The observation of a reduced neuronal response in the presence of Astrostims led Cvetkovic et al. to speculate that the chronic activation of hM3Dq receptors mediate aberrant Ca2+ signaling in a similar manner to that widely described in reactive astrocytes in a wide range of pathologies (8). Taking advantage of the CNO chemogenic activation of astrocytes, they characterized the effects of aberrant Ca2+ on the acquisition of a reactive phenotype. CNO treatment rapidly induced changes in the gene expression pattern of Astrostim cells similar to those observed in reactive astrocytes, and this reactivity persisted for at least 11 d. Of note, the activation of the hM3Dq pathway in human astrocytes led to the expression of a plethora of factors whose levels may impact the physiological outcome by causing beneficial or detrimental effects. For example, the increased release of THBS1, which is a well-known promoter of synapse formation, is thought to benefit neuronal activity, but excessive THBS1 can elicit downstream neuropathic hyperactivity (9) which may further result in excitotoxicity. Surprisingly, they did not observe any of the neurotoxicity found in many other inflammatory reactivity studies. This could possibly be due to differences in their experimental paradigms (i.e., differences in the stage of maturation of neurons and astrocytes, the approach to induce astrocyte reactivity, endpoint measurements, etc.) or because an astrocyte-induced neurotoxic effect on neurons may require additional disease-associated stressors such as genetic mutations in neurons or micro-environmental factors.

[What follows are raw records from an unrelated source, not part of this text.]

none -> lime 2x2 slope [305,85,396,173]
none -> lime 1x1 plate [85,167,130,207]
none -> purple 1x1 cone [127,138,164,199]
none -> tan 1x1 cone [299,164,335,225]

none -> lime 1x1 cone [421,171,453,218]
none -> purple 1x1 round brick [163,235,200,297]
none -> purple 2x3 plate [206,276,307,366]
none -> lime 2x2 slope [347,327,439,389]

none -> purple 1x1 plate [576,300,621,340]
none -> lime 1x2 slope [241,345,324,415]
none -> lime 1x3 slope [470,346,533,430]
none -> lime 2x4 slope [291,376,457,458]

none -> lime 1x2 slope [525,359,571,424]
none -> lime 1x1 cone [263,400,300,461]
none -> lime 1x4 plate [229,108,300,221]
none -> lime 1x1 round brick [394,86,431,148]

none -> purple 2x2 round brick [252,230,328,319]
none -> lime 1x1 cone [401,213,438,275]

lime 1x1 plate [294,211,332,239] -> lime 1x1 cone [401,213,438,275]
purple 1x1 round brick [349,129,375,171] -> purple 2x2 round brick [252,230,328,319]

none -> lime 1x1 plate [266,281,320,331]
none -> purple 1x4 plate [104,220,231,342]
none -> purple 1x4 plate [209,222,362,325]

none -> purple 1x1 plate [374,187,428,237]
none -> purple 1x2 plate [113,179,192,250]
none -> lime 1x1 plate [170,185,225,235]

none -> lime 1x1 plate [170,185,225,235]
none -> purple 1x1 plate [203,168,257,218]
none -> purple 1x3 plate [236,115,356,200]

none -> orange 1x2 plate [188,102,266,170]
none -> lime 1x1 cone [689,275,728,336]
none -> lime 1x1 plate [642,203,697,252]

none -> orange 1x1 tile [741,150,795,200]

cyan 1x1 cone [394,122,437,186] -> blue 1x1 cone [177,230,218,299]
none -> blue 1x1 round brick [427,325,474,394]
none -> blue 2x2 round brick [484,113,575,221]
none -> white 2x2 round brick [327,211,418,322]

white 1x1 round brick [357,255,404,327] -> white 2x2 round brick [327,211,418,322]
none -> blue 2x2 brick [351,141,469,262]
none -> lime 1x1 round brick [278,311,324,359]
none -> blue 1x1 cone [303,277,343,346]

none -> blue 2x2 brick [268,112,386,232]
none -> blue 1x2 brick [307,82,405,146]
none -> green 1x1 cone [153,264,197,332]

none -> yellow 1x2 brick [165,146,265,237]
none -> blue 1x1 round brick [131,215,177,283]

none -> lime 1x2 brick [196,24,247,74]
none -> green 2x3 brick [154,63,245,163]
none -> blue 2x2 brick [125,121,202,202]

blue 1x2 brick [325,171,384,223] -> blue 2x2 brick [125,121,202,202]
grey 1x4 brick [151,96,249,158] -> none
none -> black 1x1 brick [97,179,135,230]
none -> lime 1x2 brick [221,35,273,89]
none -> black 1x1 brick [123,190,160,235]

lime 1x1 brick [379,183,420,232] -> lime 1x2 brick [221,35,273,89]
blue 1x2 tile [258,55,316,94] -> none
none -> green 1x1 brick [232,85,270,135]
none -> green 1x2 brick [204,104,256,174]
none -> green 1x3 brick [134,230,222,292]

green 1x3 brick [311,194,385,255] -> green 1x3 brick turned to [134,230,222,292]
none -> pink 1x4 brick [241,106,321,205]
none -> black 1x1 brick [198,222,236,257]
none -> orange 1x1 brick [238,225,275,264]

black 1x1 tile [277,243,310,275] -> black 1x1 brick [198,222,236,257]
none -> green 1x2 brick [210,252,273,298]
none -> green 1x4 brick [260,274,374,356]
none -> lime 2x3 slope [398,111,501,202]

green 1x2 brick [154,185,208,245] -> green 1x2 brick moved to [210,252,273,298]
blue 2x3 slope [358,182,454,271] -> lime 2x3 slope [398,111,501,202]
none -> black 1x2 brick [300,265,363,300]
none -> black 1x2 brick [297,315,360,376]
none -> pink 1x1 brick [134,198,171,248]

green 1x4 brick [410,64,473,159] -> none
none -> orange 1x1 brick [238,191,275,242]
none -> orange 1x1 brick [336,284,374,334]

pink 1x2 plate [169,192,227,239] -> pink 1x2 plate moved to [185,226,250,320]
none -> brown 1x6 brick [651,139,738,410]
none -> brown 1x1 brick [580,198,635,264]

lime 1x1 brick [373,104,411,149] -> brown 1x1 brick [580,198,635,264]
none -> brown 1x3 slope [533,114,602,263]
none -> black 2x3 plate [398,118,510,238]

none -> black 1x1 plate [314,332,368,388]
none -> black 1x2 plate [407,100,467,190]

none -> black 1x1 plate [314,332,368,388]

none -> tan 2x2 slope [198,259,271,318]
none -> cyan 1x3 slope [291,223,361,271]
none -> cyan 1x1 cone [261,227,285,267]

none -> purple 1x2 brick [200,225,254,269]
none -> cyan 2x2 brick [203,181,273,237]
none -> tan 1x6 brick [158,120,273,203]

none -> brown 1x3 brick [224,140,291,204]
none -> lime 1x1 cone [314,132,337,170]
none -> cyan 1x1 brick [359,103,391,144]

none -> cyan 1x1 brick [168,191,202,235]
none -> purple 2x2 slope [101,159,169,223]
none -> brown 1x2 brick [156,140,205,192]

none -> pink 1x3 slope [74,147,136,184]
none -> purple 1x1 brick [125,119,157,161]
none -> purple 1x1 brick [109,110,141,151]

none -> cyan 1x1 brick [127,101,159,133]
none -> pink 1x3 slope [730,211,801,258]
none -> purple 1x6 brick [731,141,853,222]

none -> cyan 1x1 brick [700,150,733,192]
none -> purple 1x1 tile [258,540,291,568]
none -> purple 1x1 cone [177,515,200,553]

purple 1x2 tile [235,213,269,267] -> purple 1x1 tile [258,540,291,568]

Overall, the work of Cvetkovic et al. provides a new in vitro model for studying the dynamics of human reactive astrocytes and their impact on neuronal function. Future challenges will be the development of more complex models that include other cell types that interact with astrocytes in the human brain. Microglia, oligodendrocytes and vascular endothelial cells are also involved in the neuro-inflammatory processes associated with pathological conditions and it would be of interest to discover how each of these cell types alters the dynamics of reactive astrocytes. This technique will be extremely useful for modeling the human pathologies associated with neuro-inflammatory conditions to determine the extent to which the function of reactive astrocytes contributes to disease progression and to test potential therapies.
The author declares no competing financial interests.